Stored items
● ● ● ●
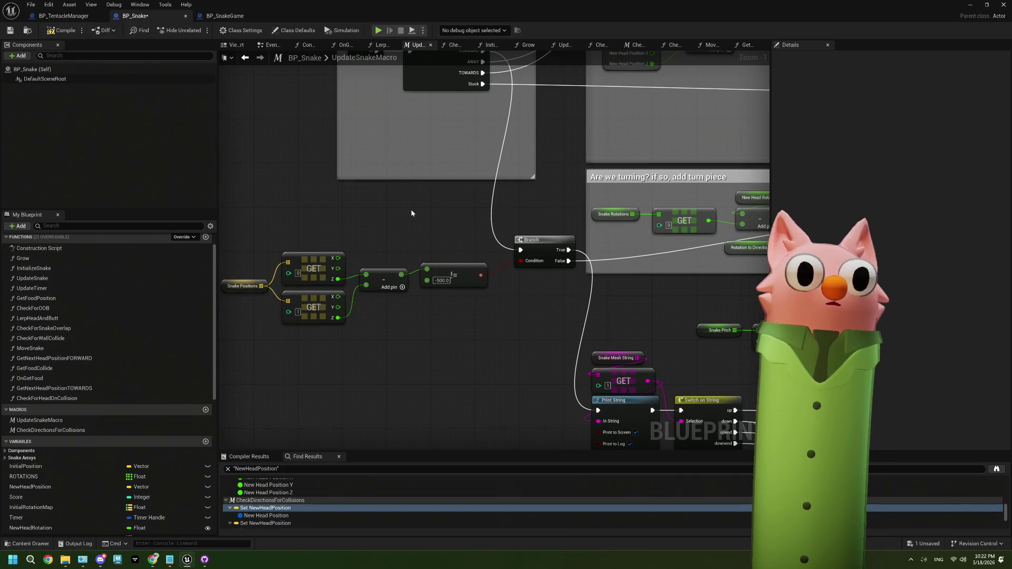
# Inspect the Check Directions for Collisions node's actions, then select the Print String node
pyautogui.scroll(-2, 411, 212)
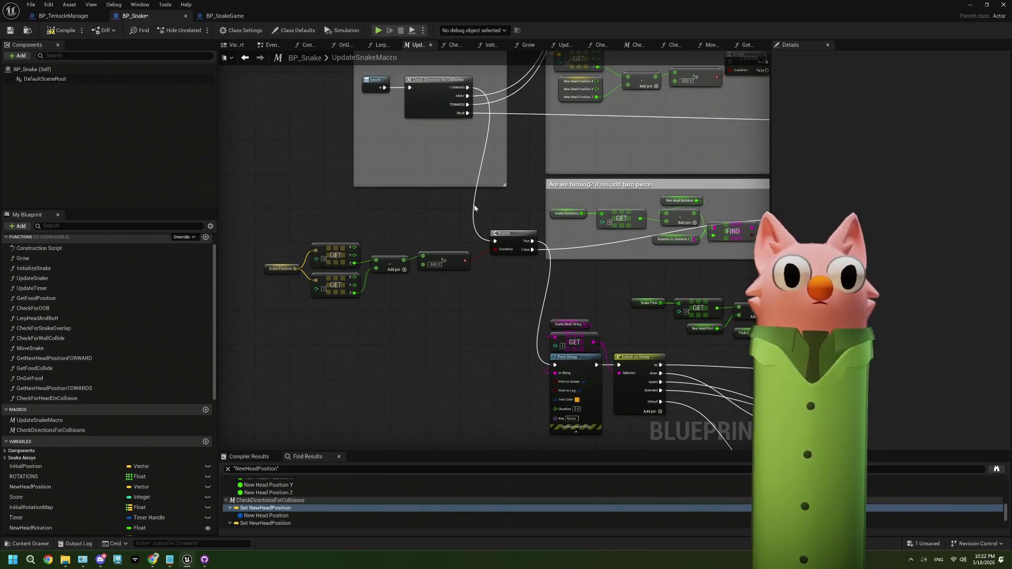
pyautogui.moveTo(511, 238); pyautogui.dragTo(446, 295)
pyautogui.rightClick(371, 156)
pyautogui.click(367, 177)
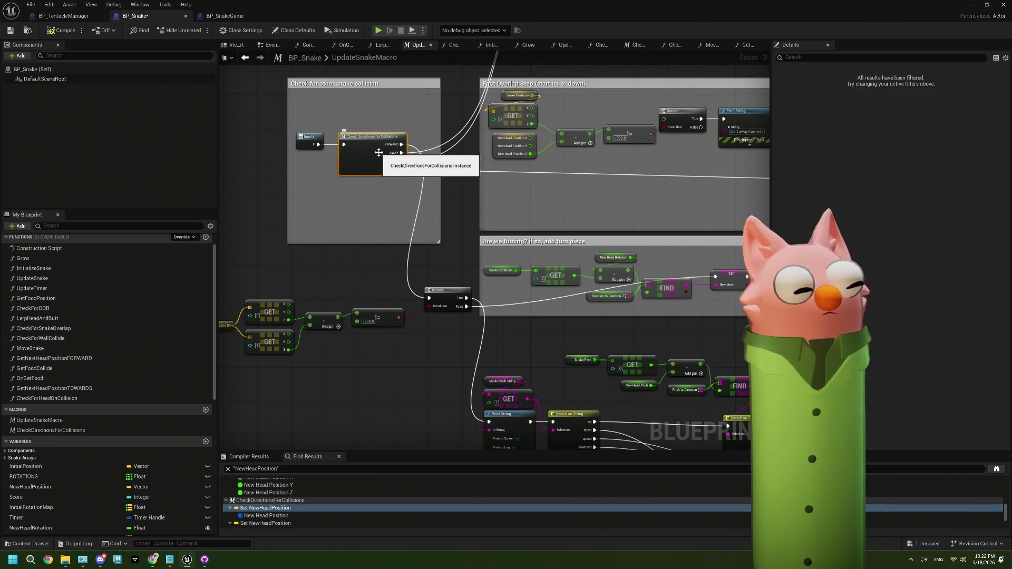
pyautogui.rightClick(379, 153)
● ● ● ●
For each record above, write out its text exactly and skip any picture.

# Inspect the Check Directions for Collisions node's actions, then select the Print String node
pyautogui.scroll(-2, 411, 212)
pyautogui.moveTo(511, 238); pyautogui.dragTo(446, 295)
pyautogui.rightClick(371, 156)
pyautogui.click(367, 177)
pyautogui.rightClick(379, 153)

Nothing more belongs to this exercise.